• **Available records**:
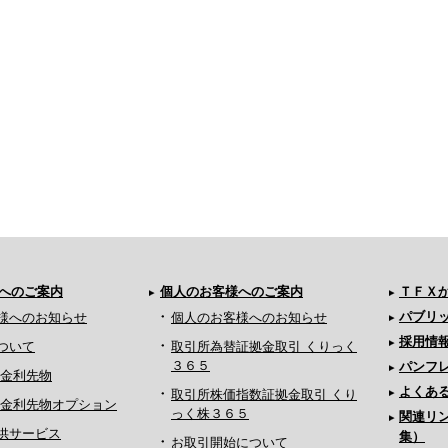
へのご案内
個人のお客様へのご案内
ＴＦＸ
パブリ
様へのお知らせ
個人のお客様へのお知らせ
採用情
ついて
取引所為替証拠金取引 くりっく
３６５
パンフ
月金利先物
よくあ
取引所株価指数証拠金取引 くり
ヵ月金利先物オプション
っく株３６５
関連リ
供サービス
集）
お取引開始について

• **Instruction**: Exactly the lines from the one containing "取引所株価指数証拠金取引 くり" through the last line of the material above are to be returned, with nothing else.

• **Output below**:
取引所株価指数証拠金取引 くり
ヵ月金利先物オプション
っく株３６５
関連リ
供サービス
集）
お取引開始について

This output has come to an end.